▶ What to work on
Rewrite all of the records with each "Wishlist" changed to "Favorites" and every other part kept the same. Leave the pictures out of your answer.

▶ Excerpted data
^^^^^^^^^^^^^^^^

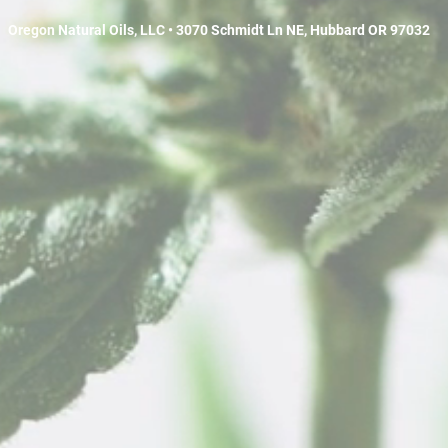
Oregon Natural Oils, LLC • 3070 Schmidt Ln NE, Hubbard OR 97032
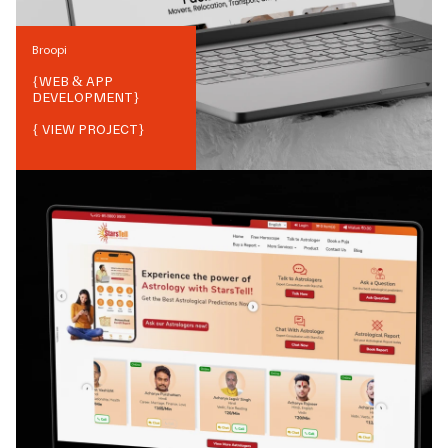
Broopi
{
WEB & APP
DEVELOPMENT
}
{ VIEW PROJECT}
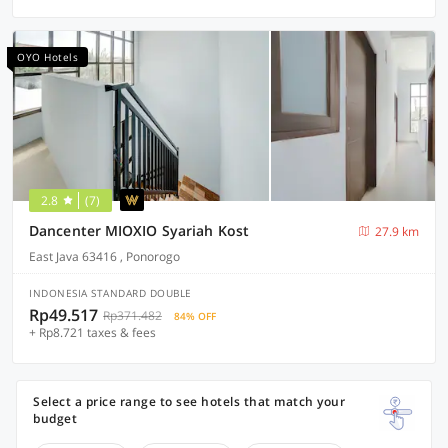
OYO Hotels
2.8
(7)
Dancenter MIOXIO Syariah Kost
27.9 km
East Java 63416 , Ponorogo
INDONESIA STANDARD DOUBLE
Rp49.517
Rp371.482
84% OFF
+ Rp8.721 taxes & fees
Select a price range to see hotels that match your
budget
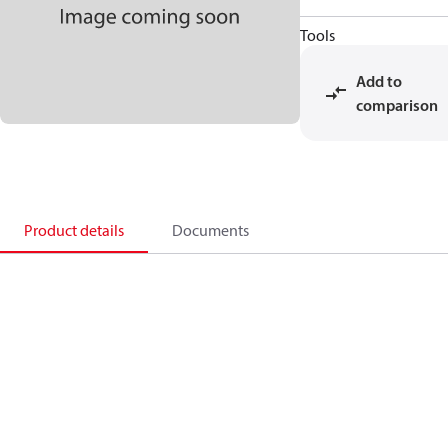
Tools
Add to
comparison
Product details
Documents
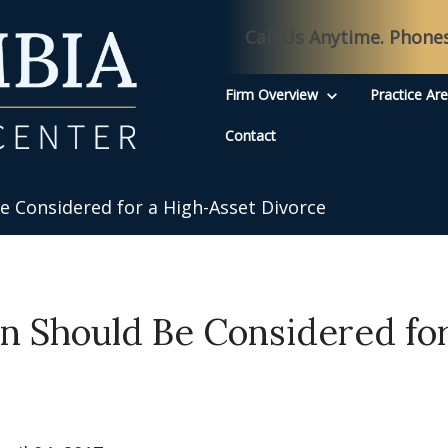
Call Us Anytime. Phone
Firm Overview
Practice Ar
Contact
 Considered for a High-Asset Divorce
 Should Be Considered for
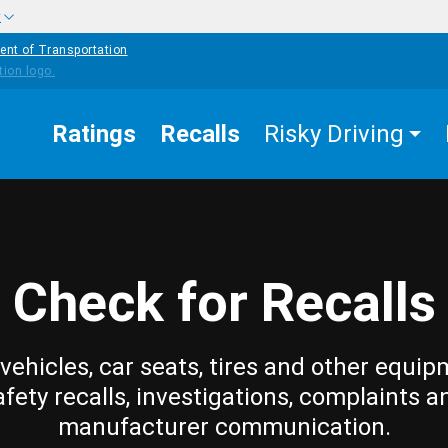
w
ent of Transportation
Ratings
Recalls
Risky Driving
Check for Recalls
vehicles, car seats, tires and other equip
afety recalls, investigations, complaints a
manufacturer communication.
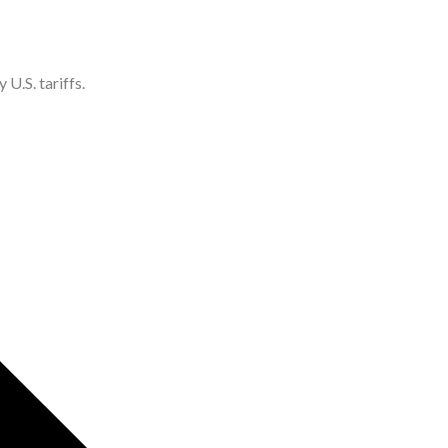
U.S. tariffs.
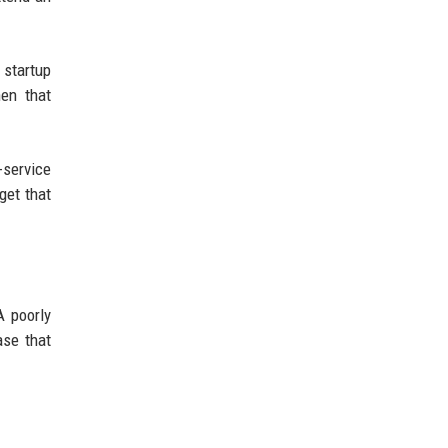
 startup
hen that
-service
get that
A poorly
ase that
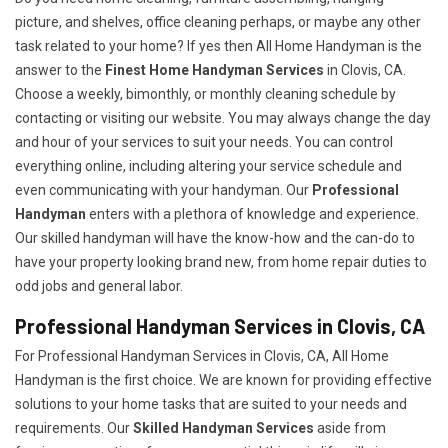
picture, and shelves, office cleaning perhaps, or maybe any other
task related to your home? If yes then All Home Handyman is the
answer to the
Finest Home Handyman Services
in Clovis, CA.
Choose a weekly, bimonthly, or monthly cleaning schedule by
contacting or visiting our website. You may always change the day
and hour of your services to suit your needs. You can control
everything online, including altering your service schedule and
even communicating with your handyman. Our
Professional
Handyman
enters with a plethora of knowledge and experience.
Our skilled handyman will have the know-how and the can-do to
have your property looking brand new, from home repair duties to
odd jobs and general labor.
Professional Handyman Services in Clovis, CA
For Professional Handyman Services in Clovis, CA, All Home
Handyman is the first choice. We are known for providing effective
solutions to your home tasks that are suited to your needs and
requirements. Our
Skilled Handyman Services
aside from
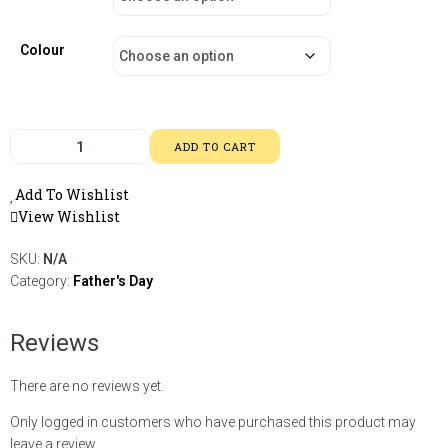
Colour
ADD TO CART
Add To Wishlist
View Wishlist
SKU:
N/A
Category:
Father's Day
Reviews
There are no reviews yet.
Only logged in customers who have purchased this product may
leave a review.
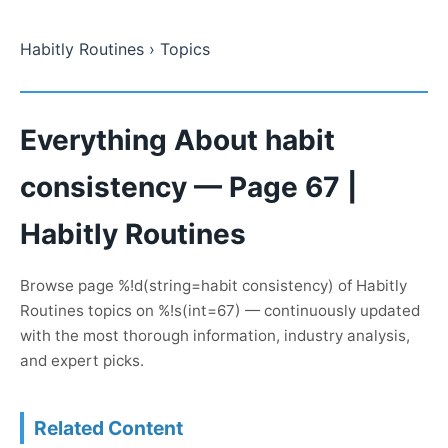
Habitly Routines
› Topics
Everything About habit
consistency — Page 67 |
Habitly Routines
Browse page %!d(string=habit consistency) of Habitly
Routines topics on %!s(int=67) — continuously updated
with the most thorough information, industry analysis,
and expert picks.
Related Content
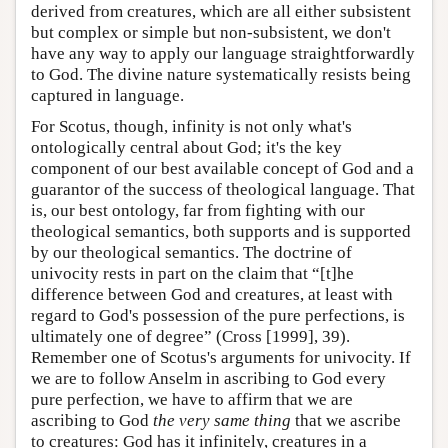
derived from creatures, which are all either subsistent
but complex or simple but non-subsistent, we don't
have any way to apply our language straightforwardly
to God. The divine nature systematically resists being
captured in language.
For Scotus, though, infinity is not only what's
ontologically central about God; it's the key
component of our best available concept of God and a
guarantor of the success of theological language. That
is, our best ontology, far from fighting with our
theological semantics, both supports and is supported
by our theological semantics. The doctrine of
univocity rests in part on the claim that “[t]he
difference between God and creatures, at least with
regard to God's possession of the pure perfections, is
ultimately one of degree” (Cross [1999], 39).
Remember one of Scotus's arguments for univocity. If
we are to follow Anselm in ascribing to God every
pure perfection, we have to affirm that we are
ascribing to God
the very same thing
that we ascribe
to creatures: God has it infinitely, creatures in a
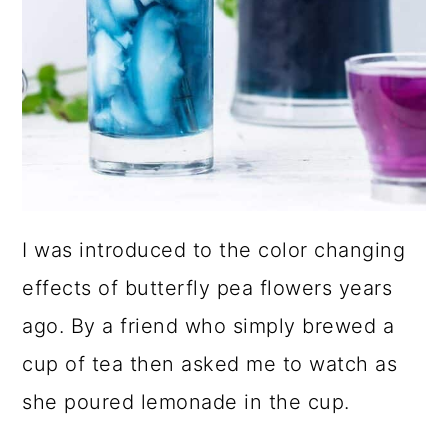
I was introduced to the color changing
effects of butterfly pea flowers years
ago. By a friend who simply brewed a
cup of tea then asked me to watch as
she poured lemonade in the cup.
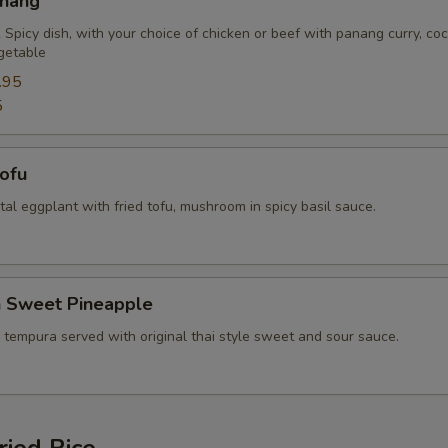
anang
Extra (Bean Sprout)
+ $2.
 Spicy dish, with your choice of chicken or beef with panang curry, co
getable
Extra (Bamboo)
+ $2.
.95
5
Extra (Baby Corn)
+ $2.
Tofu
Extra (Bell Pepper)
+ $2.
ental eggplant with fried tofu, mushroom in spicy basil sauce.
Extra (Basil)
+ $1.
Extra (Carrots)
+ $2.
n Sweet Pineapple
Extra (Cashew nut)
+ $2.
 tempura served with original thai style sweet and sour sauce.
Extra (Green Bean)
+ $2.
Extra (Mango)
+ $2.
ried Rice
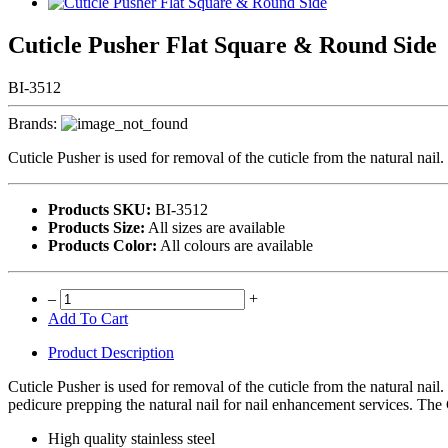
Cuticle Pusher Flat Square & Round Side
BI-3512
Brands:
Cuticle Pusher is used for removal of the cuticle from the natural nail. I
Products SKU:
BI-3512
Products Size:
All sizes are available
Products Color:
All colours are available
–
+
Add To Cart
Product Description
Cuticle Pusher is used for removal of the cuticle from the natural nail. 
pedicure prepping the natural nail for nail enhancement services. The C
High quality stainless steel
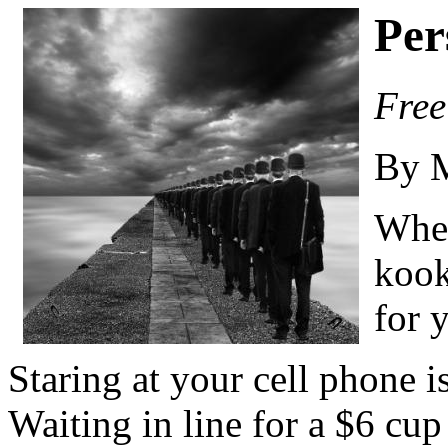
Per
Free
By 
When
kook
for 
Staring at your cell phone i
Waiting in line for a $6 cup 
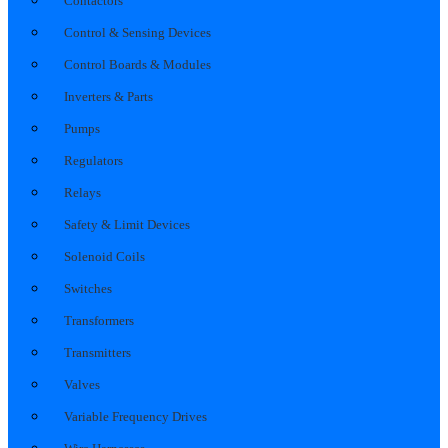
Contactors
Control & Sensing Devices
Control Boards & Modules
Inverters & Parts
Pumps
Regulators
Relays
Safety & Limit Devices
Solenoid Coils
Switches
Transformers
Transmitters
Valves
Variable Frequency Drives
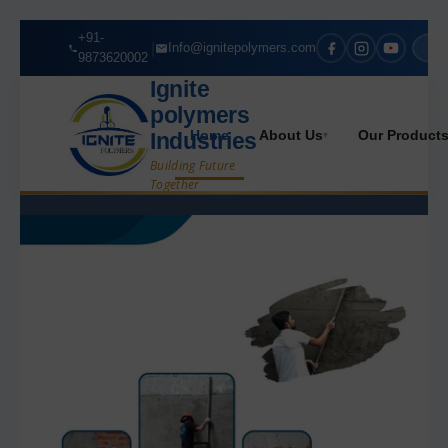
+91-
|
Info@ignitepolymers.com
9873620002
Ignite
polymers
Home
About Us
Our Product
Industries
▾
Building Future
Together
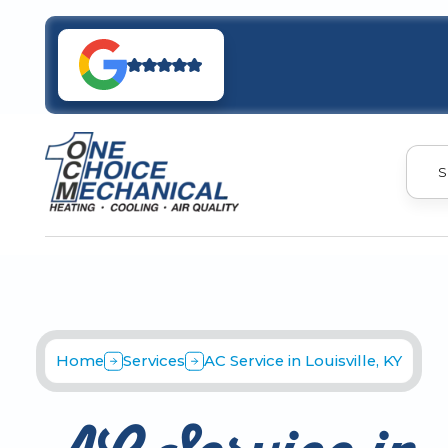
S
Home
Services
AC Service in Louisville, KY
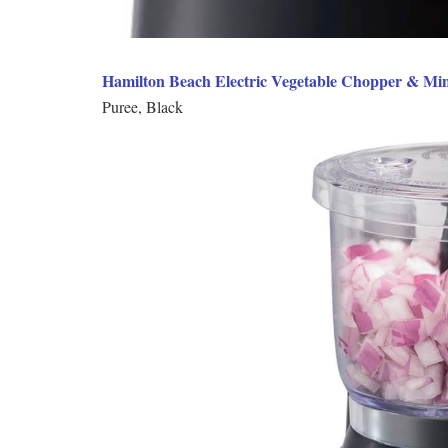
Hamilton Beach Electric Vegetable Chopper & Min
Puree, Black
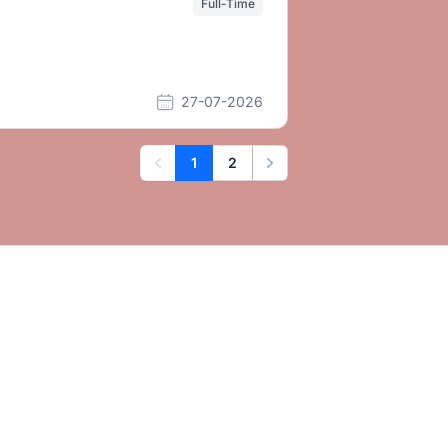
Full-Time
27-07-2026
1
2
Previous
Next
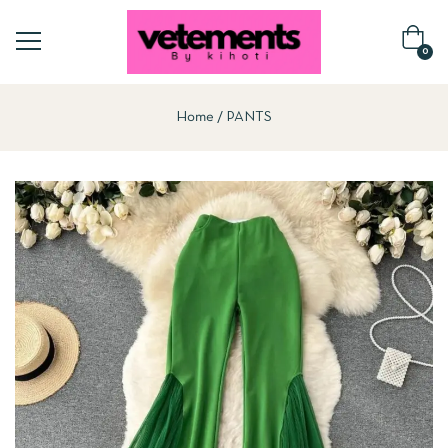
0
Home
PANTS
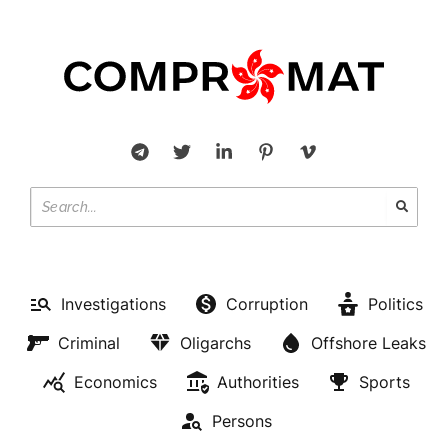
Investigations
Corruption
Politics
Criminal
Oligarchs
Offshore Leaks
Economics
Authorities
Sports
Persons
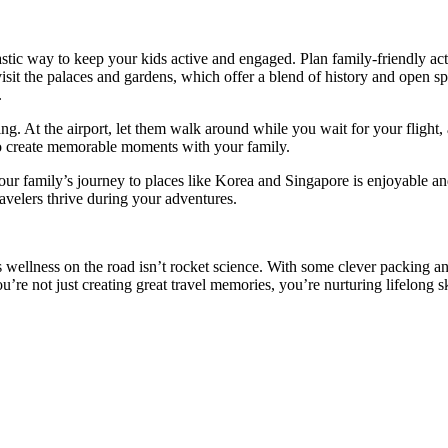
astic way to keep your kids active and engaged. Plan family-friendly ac
sit the palaces and gardens, which offer a blend of history and open sp
.
ng. At the airport, let them walk around while you wait for your flight, 
y to create memorable moments with your family.
your family’s journey to places like Korea and Singapore is enjoyable a
travelers thrive during your adventures.
ers wellness on the road isn’t rocket science. With some clever packing 
u’re not just creating great travel memories, you’re nurturing lifelong 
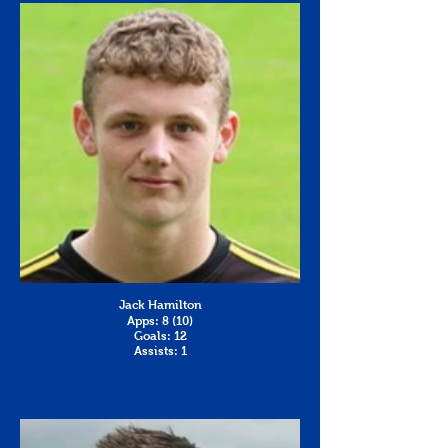
Jack Hamilton
Apps: 8 (10)
Goals: 12
Assists: 1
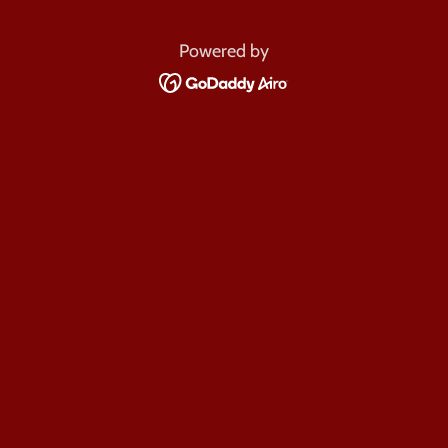
Powered by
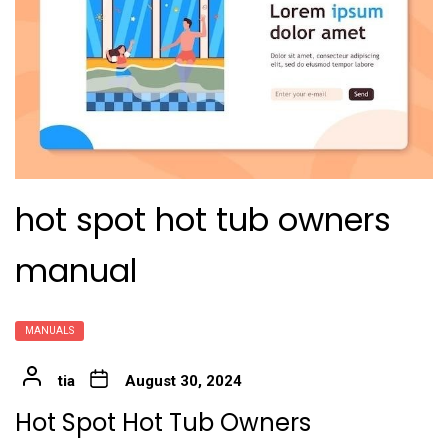
hot spot hot tub owners
manual
MANUALS
tia
August 30, 2024
Hot Spot Hot Tub Owners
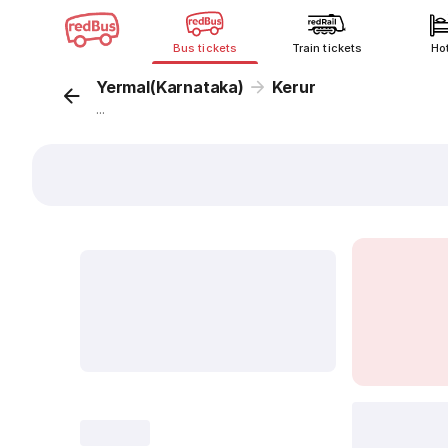
Bus tickets
Train tickets
Ho
Yermal(Karnataka)
Kerur
...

^^^^^^^^^^^^^^^^

▶ Answer space
Oregon Natural Oils, LLC • 3070 Schmidt Ln NE, Hubbard OR 97032
Broopi
{
WEB & APP
DEVELOPMENT
}
{ VIEW PROJECT}
OYO Hotels
2.8
(7)
Dancenter MIOXIO Syariah Kost
27.9 km
East Java 63416 , Ponorogo
INDONESIA STANDARD DOUBLE
Rp49.517
Rp371.482
84% OFF
+ Rp8.721 taxes & fees
Select a price range to see hotels that match your
budget
Tools
Add to
comparison
Product details
Documents
Call Us Anytime. Phone
Firm Overview
Practice Ar
Contact
 Considered for a High-Asset Divorce
 Should Be Considered for
w
ent of Transportation
Ratings
Recalls
Risky Driving
Check for Recalls
vehicles, car seats, tires and other equip
afety recalls, investigations, complaints a
manufacturer communication.
U.S. tariffs.
 startup
hen that
-service
get that
A poorly
ase that
picture, and shelves, office cleaning perhaps, or maybe any other
task related to your home? If yes then All Home Handyman is the
answer to the
Finest Home Handyman Services
in Clovis, CA.
Choose a weekly, bimonthly, or monthly cleaning schedule by
contacting or visiting our website. You may always change the day
and hour of your services to suit your needs. You can control
everything online, including altering your service schedule and
even communicating with your handyman. Our
Professional
Handyman
enters with a plethora of knowledge and experience.
Our skilled handyman will have the know-how and the can-do to
have your property looking brand new, from home repair duties to
odd jobs and general labor.
Professional Handyman Services in Clovis, CA
For Professional Handyman Services in Clovis, CA, All Home
Handyman is the first choice. We are known for providing effective
solutions to your home tasks that are suited to your needs and
requirements. Our
Skilled Handyman Services
aside from
Colour
ADD TO CART
Add To Favorites
View Favorites
SKU:
N/A
Category:
Father's Day
Reviews
There are no reviews yet.
Only logged in customers who have purchased this product may
leave a review.
Habitly Routines
› Topics
Everything About habit
consistency — Page 67 |
Habitly Routines
Browse page %!d(string=habit consistency) of Habitly
Routines topics on %!s(int=67) — continuously updated
with the most thorough information, industry analysis,
and expert picks.
Related Content
derived from creatures, which are all either subsistent
but complex or simple but non-subsistent, we don't
have any way to apply our language straightforwardly
to God. The divine nature systematically resists being
captured in language.
For Scotus, though, infinity is not only what's
ontologically central about God; it's the key
component of our best available concept of God and a
guarantor of the success of theological language. That
is, our best ontology, far from fighting with our
theological semantics, both supports and is supported
by our theological semantics. The doctrine of
univocity rests in part on the claim that “[t]he
difference between God and creatures, at least with
regard to God's possession of the pure perfections, is
ultimately one of degree” (Cross [1999], 39).
Remember one of Scotus's arguments for univocity. If
we are to follow Anselm in ascribing to God every
pure perfection, we have to affirm that we are
ascribing to God
the very same thing
that we ascribe
to creatures: God has it infinitely, creatures in a
I was introduced to the color changing
effects of butterfly pea flowers years
ago. By a friend who simply brewed a
cup of tea then asked me to watch as
she poured lemonade in the cup.
anang
Extra (Bean Sprout)
+ $2.
 Spicy dish, with your choice of chicken or beef with panang curry, co
getable
Extra (Bamboo)
+ $2.
.95
5
Extra (Baby Corn)
+ $2.
Tofu
Extra (Bell Pepper)
+ $2.
ental eggplant with fried tofu, mushroom in spicy basil sauce.
Extra (Basil)
+ $1.
Extra (Carrots)
+ $2.
n Sweet Pineapple
Extra (Cashew nut)
+ $2.
 tempura served with original thai style sweet and sour sauce.
Extra (Green Bean)
+ $2.
Extra (Mango)
+ $2.
ried Rice
Cuticle Pusher Flat Square & Round Side
BI-3512
Brands:
Cuticle Pusher is used for removal of the cuticle from the natural nail. I
Products SKU:
BI-3512
Products Size:
All sizes are available
Products Color:
All colours are available
–
+
Add To Cart
Product Description
Cuticle Pusher is used for removal of the cuticle from the natural nail. 
pedicure prepping the natural nail for nail enhancement services. The C
High quality stainless steel
Per
Free
By 
When
kook
for 
Staring at your cell phone i
Waiting in line for a $6 cup 
Contactors
Control & Sensing Devices
Control Boards & Modules
Inverters & Parts
Pumps
Regulators
Relays
Safety & Limit Devices
Solenoid Coils
Switches
Transformers
Transmitters
Valves
Variable Frequency Drives
+91-
|
Info@ignitepolymers.com
9873620002
Ignite
polymers
Home
About Us
Our Product
Industries
▾
Building Future
Together
S
Home
Services
AC Service in Louisville, KY
Hamilton Beach Electric Vegetable Chopper & Min
Puree, Black
Full-Time
27-07-2026
1
2
Previous
Next
0
Home
PANTS
Investigations
Corruption
Politics
Criminal
Oligarchs
Offshore Leaks
Economics
Authorities
Sports
Persons
astic way to keep your kids active and engaged. Plan family-friendly ac
sit the palaces and gardens, which offer a blend of history and open sp
.
ng. At the airport, let them walk around while you wait for your flight, 
y to create memorable moments with your family.
your family’s journey to places like Korea and Singapore is enjoyable a
travelers thrive during your adventures.
ers wellness on the road isn’t rocket science. With some clever packing 
u’re not just creating great travel memories, you’re nurturing lifelong 
Jack Hamilton
Apps: 8 (10)
Goals: 12
Assists: 1
Powered by
hot spot hot tub owners
manual
MANUALS
tia
August 30, 2024
Hot Spot Hot Tub Owners
Bus tickets
Train tickets
Ho
Yermal(Karnataka)
Kerur
...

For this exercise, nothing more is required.